WORK REQUEST: The reply must contain all of the records, unchanged.
*** Begin section ***
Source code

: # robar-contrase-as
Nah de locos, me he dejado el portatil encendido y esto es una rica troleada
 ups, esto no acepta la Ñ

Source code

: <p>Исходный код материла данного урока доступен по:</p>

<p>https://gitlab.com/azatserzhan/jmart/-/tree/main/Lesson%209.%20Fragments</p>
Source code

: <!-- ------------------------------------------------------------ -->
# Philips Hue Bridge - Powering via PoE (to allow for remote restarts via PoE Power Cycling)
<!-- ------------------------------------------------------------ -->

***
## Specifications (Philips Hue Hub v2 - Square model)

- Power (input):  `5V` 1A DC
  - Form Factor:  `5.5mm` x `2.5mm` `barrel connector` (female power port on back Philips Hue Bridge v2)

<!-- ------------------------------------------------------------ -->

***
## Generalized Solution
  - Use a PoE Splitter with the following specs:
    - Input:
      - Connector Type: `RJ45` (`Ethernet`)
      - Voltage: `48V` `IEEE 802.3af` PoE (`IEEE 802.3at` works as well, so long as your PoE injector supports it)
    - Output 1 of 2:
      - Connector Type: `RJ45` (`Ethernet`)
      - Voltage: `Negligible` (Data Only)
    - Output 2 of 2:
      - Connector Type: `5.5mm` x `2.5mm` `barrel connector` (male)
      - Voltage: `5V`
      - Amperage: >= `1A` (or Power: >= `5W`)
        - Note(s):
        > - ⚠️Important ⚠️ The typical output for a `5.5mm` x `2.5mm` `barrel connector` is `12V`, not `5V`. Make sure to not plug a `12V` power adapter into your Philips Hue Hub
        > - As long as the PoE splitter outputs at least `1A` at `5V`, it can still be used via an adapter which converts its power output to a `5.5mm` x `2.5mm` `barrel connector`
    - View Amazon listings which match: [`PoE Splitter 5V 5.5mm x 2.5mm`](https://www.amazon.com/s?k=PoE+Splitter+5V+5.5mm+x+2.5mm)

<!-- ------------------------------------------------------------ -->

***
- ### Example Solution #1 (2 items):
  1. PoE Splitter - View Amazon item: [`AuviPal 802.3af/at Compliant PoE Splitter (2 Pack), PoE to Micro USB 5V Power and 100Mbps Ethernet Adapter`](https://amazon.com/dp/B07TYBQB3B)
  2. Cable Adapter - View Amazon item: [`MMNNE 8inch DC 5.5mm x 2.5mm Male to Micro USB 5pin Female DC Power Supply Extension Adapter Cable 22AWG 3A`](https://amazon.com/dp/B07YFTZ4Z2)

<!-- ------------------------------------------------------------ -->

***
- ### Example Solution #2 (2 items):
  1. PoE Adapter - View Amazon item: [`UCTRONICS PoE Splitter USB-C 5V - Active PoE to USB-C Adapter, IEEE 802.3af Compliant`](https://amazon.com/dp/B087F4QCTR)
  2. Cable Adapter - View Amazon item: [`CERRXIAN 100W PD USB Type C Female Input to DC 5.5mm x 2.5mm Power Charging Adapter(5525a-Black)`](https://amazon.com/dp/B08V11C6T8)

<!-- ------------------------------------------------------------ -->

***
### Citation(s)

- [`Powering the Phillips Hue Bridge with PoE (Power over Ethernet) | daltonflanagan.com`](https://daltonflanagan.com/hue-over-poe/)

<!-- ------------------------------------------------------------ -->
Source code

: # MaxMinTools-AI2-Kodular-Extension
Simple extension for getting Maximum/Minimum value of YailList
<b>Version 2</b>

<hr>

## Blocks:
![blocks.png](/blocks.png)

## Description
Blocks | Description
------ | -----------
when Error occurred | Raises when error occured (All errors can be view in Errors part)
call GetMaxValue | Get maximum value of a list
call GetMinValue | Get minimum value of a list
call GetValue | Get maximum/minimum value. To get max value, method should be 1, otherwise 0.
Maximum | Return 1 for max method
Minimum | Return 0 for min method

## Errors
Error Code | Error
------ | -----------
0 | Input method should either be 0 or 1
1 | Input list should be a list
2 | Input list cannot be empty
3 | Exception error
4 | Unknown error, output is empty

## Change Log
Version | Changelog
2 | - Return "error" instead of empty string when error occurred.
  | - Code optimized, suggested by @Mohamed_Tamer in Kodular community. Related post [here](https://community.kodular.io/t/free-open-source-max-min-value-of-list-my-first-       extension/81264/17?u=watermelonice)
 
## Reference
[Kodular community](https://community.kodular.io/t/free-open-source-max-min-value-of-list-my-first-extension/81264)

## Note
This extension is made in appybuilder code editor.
*** End section ***
ANSWER SECTION:
Source code

: # robar-contrase-as
Nah de locos, me he dejado el portatil encendido y esto es una rica troleada
 ups, esto no acepta la Ñ

Source code

: <p>Исходный код материла данного урока доступен по:</p>

<p>https://gitlab.com/azatserzhan/jmart/-/tree/main/Lesson%209.%20Fragments</p>
Source code

: <!-- ------------------------------------------------------------ -->
# Philips Hue Bridge - Powering via PoE (to allow for remote restarts via PoE Power Cycling)
<!-- ------------------------------------------------------------ -->

***
## Specifications (Philips Hue Hub v2 - Square model)

- Power (input):  `5V` 1A DC
  - Form Factor:  `5.5mm` x `2.5mm` `barrel connector` (female power port on back Philips Hue Bridge v2)

<!-- ------------------------------------------------------------ -->

***
## Generalized Solution
  - Use a PoE Splitter with the following specs:
    - Input:
      - Connector Type: `RJ45` (`Ethernet`)
      - Voltage: `48V` `IEEE 802.3af` PoE (`IEEE 802.3at` works as well, so long as your PoE injector supports it)
    - Output 1 of 2:
      - Connector Type: `RJ45` (`Ethernet`)
      - Voltage: `Negligible` (Data Only)
    - Output 2 of 2:
      - Connector Type: `5.5mm` x `2.5mm` `barrel connector` (male)
      - Voltage: `5V`
      - Amperage: >= `1A` (or Power: >= `5W`)
        - Note(s):
        > - ⚠️Important ⚠️ The typical output for a `5.5mm` x `2.5mm` `barrel connector` is `12V`, not `5V`. Make sure to not plug a `12V` power adapter into your Philips Hue Hub
        > - As long as the PoE splitter outputs at least `1A` at `5V`, it can still be used via an adapter which converts its power output to a `5.5mm` x `2.5mm` `barrel connector`
    - View Amazon listings which match: [`PoE Splitter 5V 5.5mm x 2.5mm`](https://www.amazon.com/s?k=PoE+Splitter+5V+5.5mm+x+2.5mm)

<!-- ------------------------------------------------------------ -->

***
- ### Example Solution #1 (2 items):
  1. PoE Splitter - View Amazon item: [`AuviPal 802.3af/at Compliant PoE Splitter (2 Pack), PoE to Micro USB 5V Power and 100Mbps Ethernet Adapter`](https://amazon.com/dp/B07TYBQB3B)
  2. Cable Adapter - View Amazon item: [`MMNNE 8inch DC 5.5mm x 2.5mm Male to Micro USB 5pin Female DC Power Supply Extension Adapter Cable 22AWG 3A`](https://amazon.com/dp/B07YFTZ4Z2)

<!-- ------------------------------------------------------------ -->

***
- ### Example Solution #2 (2 items):
  1. PoE Adapter - View Amazon item: [`UCTRONICS PoE Splitter USB-C 5V - Active PoE to USB-C Adapter, IEEE 802.3af Compliant`](https://amazon.com/dp/B087F4QCTR)
  2. Cable Adapter - View Amazon item: [`CERRXIAN 100W PD USB Type C Female Input to DC 5.5mm x 2.5mm Power Charging Adapter(5525a-Black)`](https://amazon.com/dp/B08V11C6T8)

<!-- ------------------------------------------------------------ -->

***
### Citation(s)

- [`Powering the Phillips Hue Bridge with PoE (Power over Ethernet) | daltonflanagan.com`](https://daltonflanagan.com/hue-over-poe/)

<!-- ------------------------------------------------------------ -->
Source code

: # MaxMinTools-AI2-Kodular-Extension
Simple extension for getting Maximum/Minimum value of YailList
<b>Version 2</b>

<hr>

## Blocks:
![blocks.png](/blocks.png)

## Description
Blocks | Description
------ | -----------
when Error occurred | Raises when error occured (All errors can be view in Errors part)
call GetMaxValue | Get maximum value of a list
call GetMinValue | Get minimum value of a list
call GetValue | Get maximum/minimum value. To get max value, method should be 1, otherwise 0.
Maximum | Return 1 for max method
Minimum | Return 0 for min method

## Errors
Error Code | Error
------ | -----------
0 | Input method should either be 0 or 1
1 | Input list should be a list
2 | Input list cannot be empty
3 | Exception error
4 | Unknown error, output is empty

## Change Log
Version | Changelog
2 | - Return "error" instead of empty string when error occurred.
  | - Code optimized, suggested by @Mohamed_Tamer in Kodular community. Related post [here](https://community.kodular.io/t/free-open-source-max-min-value-of-list-my-first-       extension/81264/17?u=watermelonice)
 
## Reference
[Kodular community](https://community.kodular.io/t/free-open-source-max-min-value-of-list-my-first-extension/81264)

## Note
This extension is made in appybuilder code editor.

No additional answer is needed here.